-- PREZENTOWANY TEKST --
Zakładając średnią cenę kWh na poziomie 60 gr. (taryfa G11) pełne ładowanie LEAF-a to koszt 15 zł. Za to 15 zł przejedziemy około 120 km. A jeżeli weźmiemy pod uwagę nawet kilkukrotnie tańsze nocne taryfy energii elektrycznej, okaże się, że LEAF-em możemy przemieszczać się praktycznie za darmo. Dalsze kalkulacje i porównania z Waszymi obecnymi środkami transportu pozastawiamy Wam. Wspomnijmy tylko, że gwarancja na zestaw baterii to 8 lat lub 160 tys. kilometrów.
Pod maską LEAF-a nic nie wybucha i nic się nie spala, a to oznacza całkowitą ciszę i absolutny brak wibracji w trakcie jazdy. Mało które auto potrafi zapewnić taki komfort akustyczny jak LEAF. Przy wyższych prędkościach słychać jedynie szum wiatru, przy niższych - opon. Cichutki szmer towarzyszący przyspieszaniu i liniowy charakter nabierania prędkości zapewniony przez bezstopniową skrzynię są niezwykle kojące, tak samo jak jazda za stałą prędkością. Dzięki temu LEAF staje się idealnym miejscem na chwilę relaksu po całym dniu pracy.
W LEAF-ie zasiadasz w wygodnym i obszernym fotelu, chociaż nie oczekuj od niego trzymania bocznego. Miejsca w jasnej kabinie jest pod dostatkiem, a jedynym zgrzytem w kwestii ergonomii okazuje się kierownica regulowana jedynie na wysokość. W aucie za około 150 tys. zł? Nissanie, to nie wypada. Niemniej dosyć wysokiej pozycji za kierownicą nie można nic zarzucić, a duże przeszklone powierzchnie zapewniają świetną widoczność (coraz większy rarytas w nowych samochodach).
Warto podkreślić, że LEAF to pełnowartościowe auto nawet dla 5 osób. Elektryczny Nissan jest znacznie bardziej wyrafinowany i praktyczny niż małe Mitsubishi i-Miev i jego dwa odpowiedniki od Citroena i Peugeota oferowane w podobnej cenie. W LEAF-ie z tyłu mogą zasiąść 3 osoby, a za nimi znajduje się jeszcze 330-litrowy bagażnik. Biorąc pod uwagę, że tym autem raczej nigdy nie wybierzecie się na wakacje, więcej do szczęścia nie trzeba.

-- DANE --
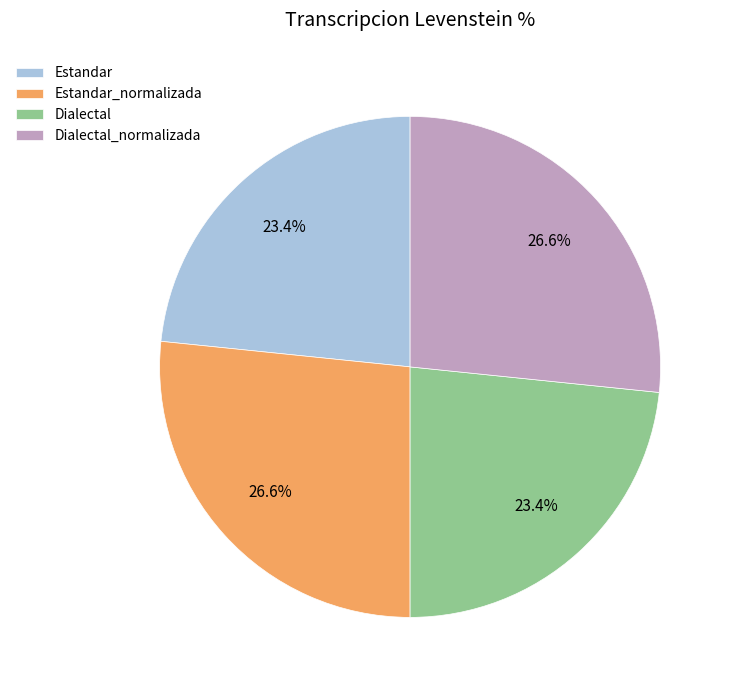

Does Estandar account for over 50% of the chart?

No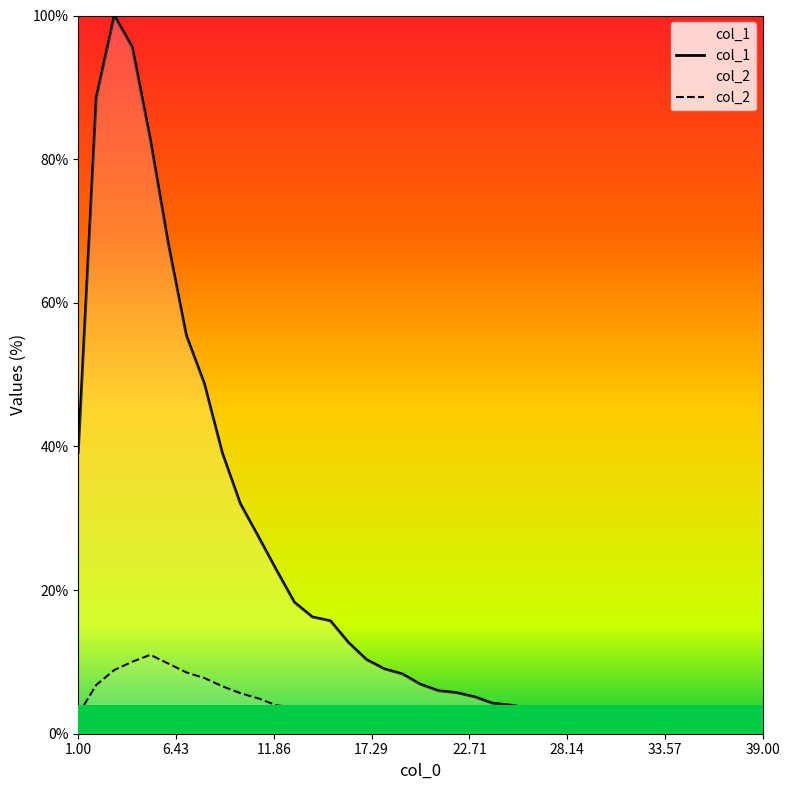

Which series has the widest spread of values?

col_1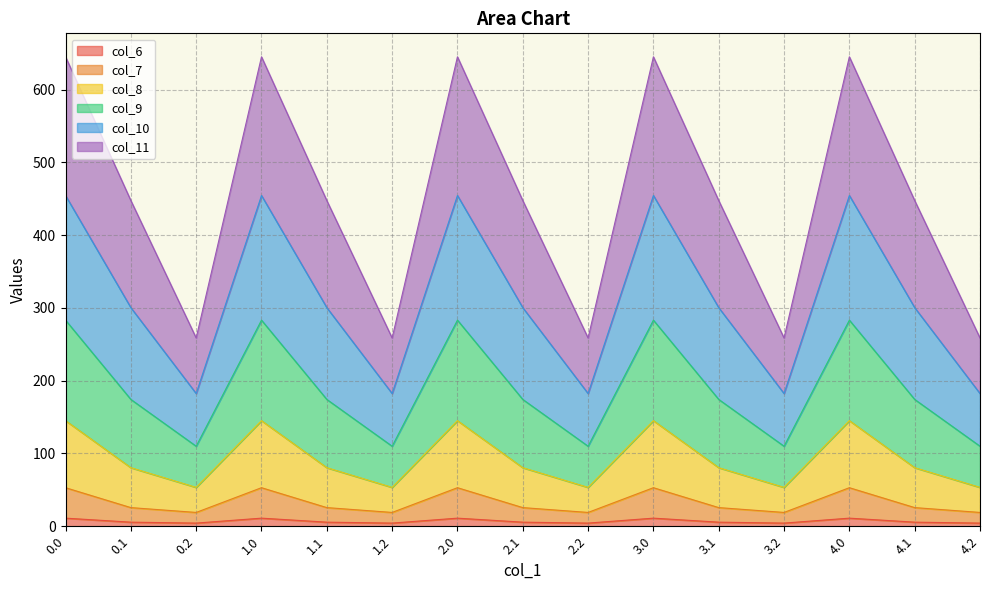

True or false: col_6 and col_10 cross at least once.

False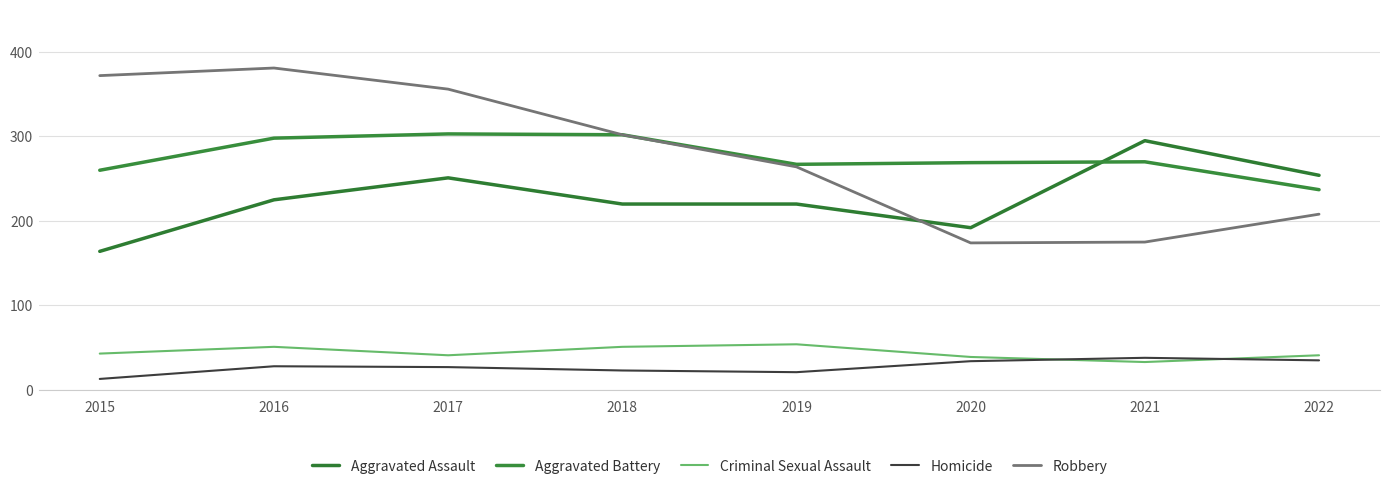

Is this an area chart (filled region under the line)?

No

-- POLECENIE --
Czy te stwierdzenia zgadzają się z tekstem o Nissanie LEAF? Przy każdym odpowiedz „tak” lub „nie” i przytocz dosłownie słowa tekstu, które o tym przesądzają.
1. Gwarancja na zestaw baterii obejmuje 10 lat.
2. Kierownicę w LEAF-ie można regulować tylko na wysokość.
3. Na tylnej kanapie LEAF-a mieszczą się dwie osoby.

-- ROZWIĄZANIE ZADANIA --
1. Nie: „gwarancja na zestaw baterii to 8 lat lub 160 tys. kilometrów”.
2. Tak: „kierownica regulowana jedynie na wysokość”.
3. Nie: „W LEAF-ie z tyłu mogą zasiąść 3 osoby”.